### What needs to be done
Entries follow. Give back exactly the lines starting at the one containing "or OdsCode |" and ending at the one containing "(0 or more) |", and no other lines.

### Excerpted records
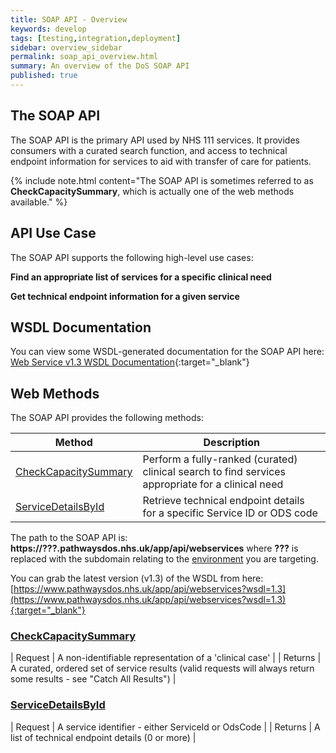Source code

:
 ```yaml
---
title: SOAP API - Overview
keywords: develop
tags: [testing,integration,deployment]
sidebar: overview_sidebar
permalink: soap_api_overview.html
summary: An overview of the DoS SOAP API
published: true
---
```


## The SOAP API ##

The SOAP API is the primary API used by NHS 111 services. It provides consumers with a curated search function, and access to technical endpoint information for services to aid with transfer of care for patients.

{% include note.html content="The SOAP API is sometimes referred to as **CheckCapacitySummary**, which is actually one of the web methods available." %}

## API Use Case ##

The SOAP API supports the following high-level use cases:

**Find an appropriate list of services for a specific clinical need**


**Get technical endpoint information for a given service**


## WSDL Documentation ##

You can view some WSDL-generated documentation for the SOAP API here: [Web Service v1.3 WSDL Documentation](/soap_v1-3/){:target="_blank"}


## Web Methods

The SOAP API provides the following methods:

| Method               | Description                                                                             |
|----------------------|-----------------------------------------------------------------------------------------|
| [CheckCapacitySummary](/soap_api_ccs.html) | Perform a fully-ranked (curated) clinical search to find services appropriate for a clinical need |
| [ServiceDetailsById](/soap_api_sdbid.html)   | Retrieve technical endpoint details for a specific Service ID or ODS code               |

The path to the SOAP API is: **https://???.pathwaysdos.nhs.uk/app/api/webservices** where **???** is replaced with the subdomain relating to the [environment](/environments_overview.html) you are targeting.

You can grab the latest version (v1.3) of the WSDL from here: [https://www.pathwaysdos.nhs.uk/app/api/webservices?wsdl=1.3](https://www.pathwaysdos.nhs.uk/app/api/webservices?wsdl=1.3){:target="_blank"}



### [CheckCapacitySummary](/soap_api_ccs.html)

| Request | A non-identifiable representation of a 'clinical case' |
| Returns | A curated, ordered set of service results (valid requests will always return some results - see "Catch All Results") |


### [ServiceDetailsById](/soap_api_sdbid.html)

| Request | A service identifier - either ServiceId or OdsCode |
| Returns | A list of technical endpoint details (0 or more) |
---
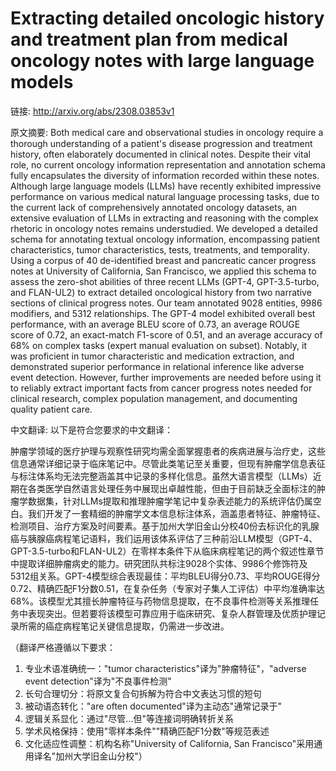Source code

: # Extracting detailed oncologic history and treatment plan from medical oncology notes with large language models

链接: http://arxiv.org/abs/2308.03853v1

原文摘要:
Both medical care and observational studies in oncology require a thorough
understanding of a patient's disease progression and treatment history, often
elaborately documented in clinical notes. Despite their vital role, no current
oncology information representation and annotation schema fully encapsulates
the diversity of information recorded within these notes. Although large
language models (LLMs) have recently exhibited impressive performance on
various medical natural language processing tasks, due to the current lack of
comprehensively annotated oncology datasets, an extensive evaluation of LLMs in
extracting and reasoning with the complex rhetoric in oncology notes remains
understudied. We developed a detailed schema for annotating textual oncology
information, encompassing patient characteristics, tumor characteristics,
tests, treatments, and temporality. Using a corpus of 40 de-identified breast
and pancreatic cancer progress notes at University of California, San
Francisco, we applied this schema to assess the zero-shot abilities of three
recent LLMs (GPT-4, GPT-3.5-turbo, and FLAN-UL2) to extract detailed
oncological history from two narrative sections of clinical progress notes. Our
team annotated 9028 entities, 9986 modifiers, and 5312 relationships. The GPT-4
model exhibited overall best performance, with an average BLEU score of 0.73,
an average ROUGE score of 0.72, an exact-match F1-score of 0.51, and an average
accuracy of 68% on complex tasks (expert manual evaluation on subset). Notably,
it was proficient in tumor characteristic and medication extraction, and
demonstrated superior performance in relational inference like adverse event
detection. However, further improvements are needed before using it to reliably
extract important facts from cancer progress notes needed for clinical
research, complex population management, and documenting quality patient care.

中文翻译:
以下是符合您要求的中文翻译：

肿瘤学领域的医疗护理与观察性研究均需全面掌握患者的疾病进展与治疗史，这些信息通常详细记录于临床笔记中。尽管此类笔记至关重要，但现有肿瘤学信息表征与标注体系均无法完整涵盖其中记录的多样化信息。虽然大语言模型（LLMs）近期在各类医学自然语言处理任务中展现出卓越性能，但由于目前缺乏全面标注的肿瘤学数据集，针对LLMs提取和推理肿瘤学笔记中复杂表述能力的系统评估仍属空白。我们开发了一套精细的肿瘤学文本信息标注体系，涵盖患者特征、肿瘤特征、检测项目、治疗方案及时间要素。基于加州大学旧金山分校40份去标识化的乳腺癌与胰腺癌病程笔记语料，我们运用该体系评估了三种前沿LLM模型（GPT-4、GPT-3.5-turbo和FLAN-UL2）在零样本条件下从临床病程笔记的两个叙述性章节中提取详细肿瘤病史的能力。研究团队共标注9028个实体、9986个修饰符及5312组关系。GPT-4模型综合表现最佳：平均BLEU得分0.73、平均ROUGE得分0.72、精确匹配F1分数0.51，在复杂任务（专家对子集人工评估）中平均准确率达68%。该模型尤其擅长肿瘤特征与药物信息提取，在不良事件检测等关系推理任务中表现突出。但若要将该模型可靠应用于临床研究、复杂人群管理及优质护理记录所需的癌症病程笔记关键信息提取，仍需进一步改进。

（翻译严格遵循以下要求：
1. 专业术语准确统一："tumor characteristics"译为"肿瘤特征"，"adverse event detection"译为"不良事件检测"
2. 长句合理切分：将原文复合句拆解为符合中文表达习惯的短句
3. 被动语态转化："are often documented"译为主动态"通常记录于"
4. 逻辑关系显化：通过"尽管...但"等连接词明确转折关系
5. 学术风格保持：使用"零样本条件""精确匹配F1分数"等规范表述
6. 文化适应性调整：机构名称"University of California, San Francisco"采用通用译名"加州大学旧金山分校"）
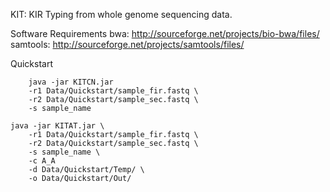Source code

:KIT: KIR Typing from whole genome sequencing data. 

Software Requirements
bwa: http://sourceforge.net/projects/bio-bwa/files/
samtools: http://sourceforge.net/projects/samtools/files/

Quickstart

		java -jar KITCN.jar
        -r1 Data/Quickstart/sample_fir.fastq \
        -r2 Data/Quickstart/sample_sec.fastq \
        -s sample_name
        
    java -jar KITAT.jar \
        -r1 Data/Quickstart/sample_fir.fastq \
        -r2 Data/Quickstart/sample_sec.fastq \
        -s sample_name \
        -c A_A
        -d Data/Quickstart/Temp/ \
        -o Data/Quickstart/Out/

### Solution for this task
| Request | A service identifier - either ServiceId or OdsCode |
| Returns | A list of technical endpoint details (0 or more) |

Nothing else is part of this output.